* _TEXTO PROPORCIONADO_

== == ==

A diferencia de aquel Vadinho tan lírico, romántico, versátil como despojado e irreverente, Mané Garrincha jugaba al fútbol como los dioses. Hasta podría decirse sin caer en la desmesura que nadie jugó como él. Que nadie lo interpretó con la libertad absoluta que lo interpretó él. Que nadie bailó en la cancha como él. Bailó sobre la pelota y bailó a los marcadores que quedaban borrachos y avergonzados en la alfombra verde.
En esa mezcla rara de penúltimo linyera y de primer polizonte en el viaje a Venus que la inspiración de Horacio Ferrer tradujo en la “Balada para un loco” en comunión con Astor Piazzolla, Mané perfilado como puntero derecho del Botafogo y de la selección brasileña campeona del mundo en Suecia 58 y Chile 62 (también jugó en Inglaterra 66), quizás fue la síntesis más perfecta y acabada del fútbol transformado en un rito festivo. Fútbol igual a fiesta. Fútbol para despertar admiración y sonrisas.

== == ==

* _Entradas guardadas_
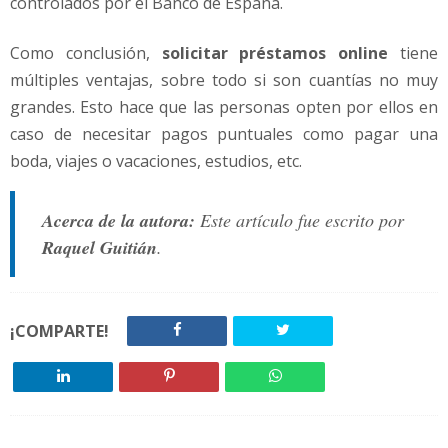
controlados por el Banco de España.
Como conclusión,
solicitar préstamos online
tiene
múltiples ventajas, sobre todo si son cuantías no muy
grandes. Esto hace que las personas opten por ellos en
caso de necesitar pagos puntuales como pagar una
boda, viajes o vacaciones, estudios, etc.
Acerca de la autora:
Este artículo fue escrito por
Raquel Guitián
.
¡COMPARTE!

== == ==

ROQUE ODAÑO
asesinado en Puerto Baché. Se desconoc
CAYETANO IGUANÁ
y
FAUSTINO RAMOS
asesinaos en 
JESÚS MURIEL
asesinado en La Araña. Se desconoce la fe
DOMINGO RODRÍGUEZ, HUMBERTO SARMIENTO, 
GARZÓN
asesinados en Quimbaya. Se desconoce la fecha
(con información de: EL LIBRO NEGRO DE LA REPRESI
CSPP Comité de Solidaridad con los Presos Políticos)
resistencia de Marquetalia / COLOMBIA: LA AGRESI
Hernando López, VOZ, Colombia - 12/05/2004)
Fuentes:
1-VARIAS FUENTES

== == ==

* _TAREAS POR RESOLVER_
1. Reproduce el fragmento del texto sobre Garrincha comprendido entre "A diferencia de" y "la alfombra verde.", ambos incluidos.
2. Por favor, continúa el texto sobre Garrincha a partir de su última oración.

* _RESPUESTAS EN ORDEN_
1.
A diferencia de aquel Vadinho tan lírico, romántico, versátil como despojado e irreverente, Mané Garrincha jugaba al fútbol como los dioses. Hasta podría decirse sin caer en la desmesura que nadie jugó como él. Que nadie lo interpretó con la libertad absoluta que lo interpretó él. Que nadie bailó en la cancha como él. Bailó sobre la pelota y bailó a los marcadores que quedaban borrachos y avergonzados en la alfombra verde.

2.
Por esa ruta transitó su elocuencia genial para comunicar su arte intransferible. Ni Pelé en su máxima expresión acarició una creatividad tan bella y tan salvaje como la que expresó Mané. Seguramente por eso y por otras cosas más terrenales, Pelé no alcanzó en el Brasil profundo el reconocimiento y la idolatría de la que gozó Mané en los sectores más populares y más postergados. Pelé se fue distanciando del pueblo. Mané siempre formó parte.
Es cierto, para la comunidad mundial del fútbol los cuatro reyes, sin necesidad de rankearlos, son Pelé, Maradona, Cruyff y Di Stéfano. El quinto hombre de oro podría ser Messi, aunque su biografía todavía está incompleta. En esta lista siempre inconclusa, Garrincha no aparece. Y no va a aparecer aunque todo se ponga en duda.
No interesa demasiado. Lo que más interesa es lo que permanece. Como Pelé, Maradona, Cruyff y Di Stéfano, más la muy probable visita de Messi. Pero Garrincha reveló en su recorrido tumultuoso por la vida, más que ningún otro, el derrotero del hombre que aún ganando todo se sabe que va a perder todo. Porque se sabía. Lo anticipaba. Se veía hasta en sus sombras.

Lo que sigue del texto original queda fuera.